Which brings me with the last song I want to share with you, dear commiserators, as we ring in what we beg the universe, on our knees, will be a better year. Really, it’s a whole album, one I wrongly neglected upon its release and turned toward after my year-end lists were done. Witness is the second studio album by New Orleans cosmic bluesman Benjamin Booker. The 28-year-old made a splash upending roots-music expectations a few years aback, then spent time in Mexico, hiding out from other people’s expectations. Eventually he made this album: an enrapturing, skittish, evasive, in-your-face reckoning with a time and place—the present—bubbling with peril and injustice. Booker turns to Deep South gospel music and Chicago guitar breakdowns to locate the history supporting his sense of life gone awry. When he sings “Can I get a witness,” echoed by Mavis Staples herself, in the title track, he’s calling down justice for wrongs older than this nation. But Booker is ultimately more interested in chronicling his own unrest, and that’s the album’s gift. I’ve heard no other music this year that so directly inhabits the contradictory feelings 2017 raises in me, and I think in so many of us. The fight intertwined with the sadness. The hope that sticks its feet out from other the soft, poison bed of despair.

The final cut on Witness is the shortest.
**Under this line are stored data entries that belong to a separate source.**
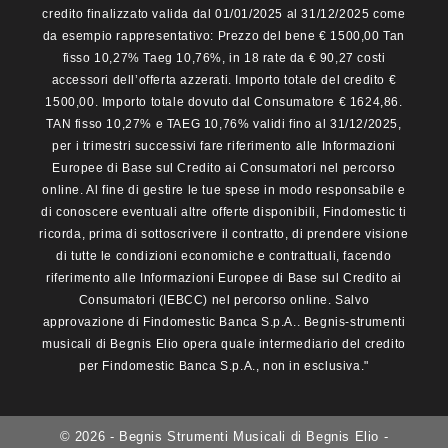
credito finalizzato valida dal 01/01/2025 al 31/12/2025 come
da esempio rappresentativo: Prezzo del bene € 1500,00 Tan
fisso 10,27% Taeg 10,76%, in 18 rate da € 90,27 costi
accessori dell’offerta azzerati. Importo totale del credito €
1500,00. Importo totale dovuto dal Consumatore € 1624,86.
TAN fisso 10,27% e TAEG 10,76% validi fino al 31/12/2025,
per i trimestri successivi fare riferimento alle Informazioni
Europee di Base sul Credito ai Consumatori nel percorso
online. Al fine di gestire le tue spese in modo responsabile e
di conoscere eventuali altre offerte disponibili, Findomestic ti
ricorda, prima di sottoscrivere il contratto, di prendere visione
di tutte le condizioni economiche e contrattuali, facendo
riferimento alle Informazioni Europee di Base sul Credito ai
Consumatori (IEBCC) nel percorso online. Salvo
approvazione di Findomestic Banca S.p.A.. Begnis-strumenti
musicali di Begnis Elio opera quale intermediario del credito
per Findomestic Banca S.p.A., non in esclusiva."
© 2026 - Begnis Strumenti Musicali di Begnis Elio -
It’s called “All Was Well,” and it begins with a scream of dissonant guitar and drums. “If I have my way, they’ll sanctify it,” Booker growls in his tenor, an instrument that’s tough but a little wheezy. “I’ll tear this building down.” Right off the bat, he’s mixing metaphors, calling down the gospel in the midst of a punk tirade. The song’s noise narrows as it pace accelerates. “Made excuses all my life, till I just believed it,” he yells. “Believe that all was well.” We’re in a present under siege from the past, running wounded and blind toward tomorrow. Then the song skids and lands soft, on the shoulder of a church organ. “I’m gonna try, I’m gonna tear this building down,” Booker murmurs. Dazed, walking away from the wreck, he’s suddenly realized he’s still alive. And he can act. In that moment of clarity, I hear a future.

I hope we meet again in that tomorrow, I don’t know if it will be better, after the smoke clears.

Ann

Correction, Dec. 28, 2017: This post originally stated Jessi Zazu died in June. She died in September. (Return.)